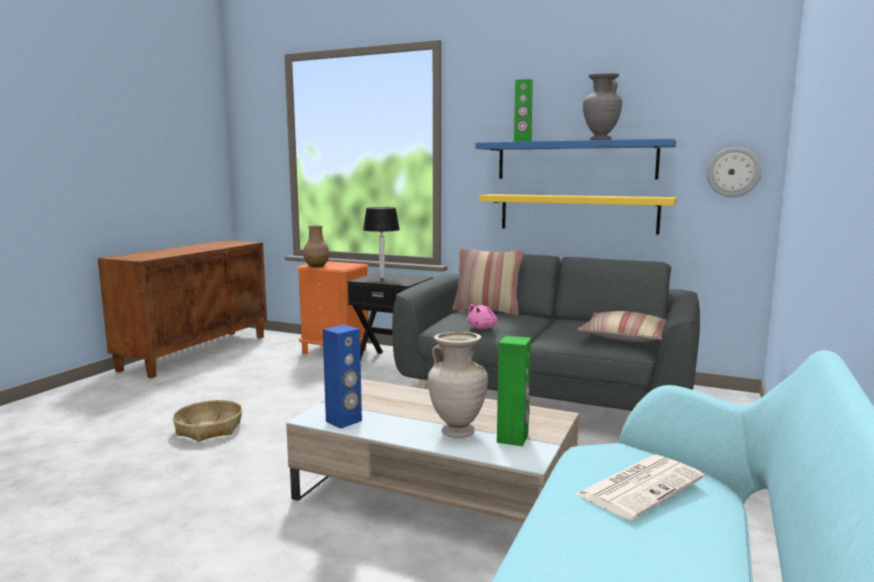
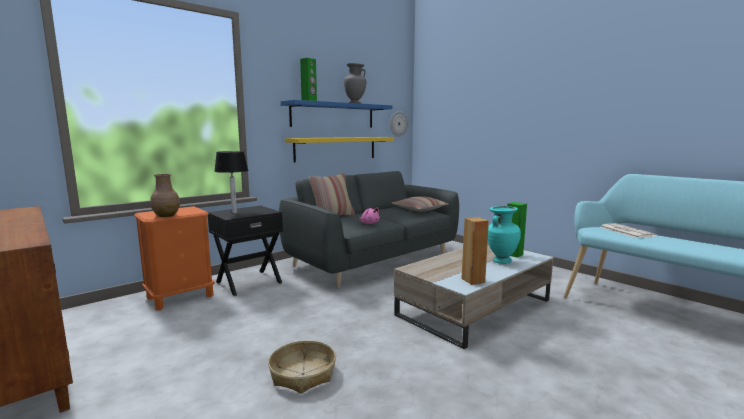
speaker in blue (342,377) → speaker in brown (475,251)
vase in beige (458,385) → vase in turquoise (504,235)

---

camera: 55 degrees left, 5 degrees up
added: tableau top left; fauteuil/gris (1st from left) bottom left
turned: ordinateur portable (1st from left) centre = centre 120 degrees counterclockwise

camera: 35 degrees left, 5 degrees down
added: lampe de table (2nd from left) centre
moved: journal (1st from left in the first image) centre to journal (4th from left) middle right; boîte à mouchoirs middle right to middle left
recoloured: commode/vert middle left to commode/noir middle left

What is required -
Please give back exactly the lines of the listing above that run from the one containing "camera: 55 degrees left, 5 degrees up" through the one containing "added: tableau top", and only those.

Output of the exercise -
camera: 55 degrees left, 5 degrees up
added: tableau top left; fauteuil/gris (1st from left) bottom left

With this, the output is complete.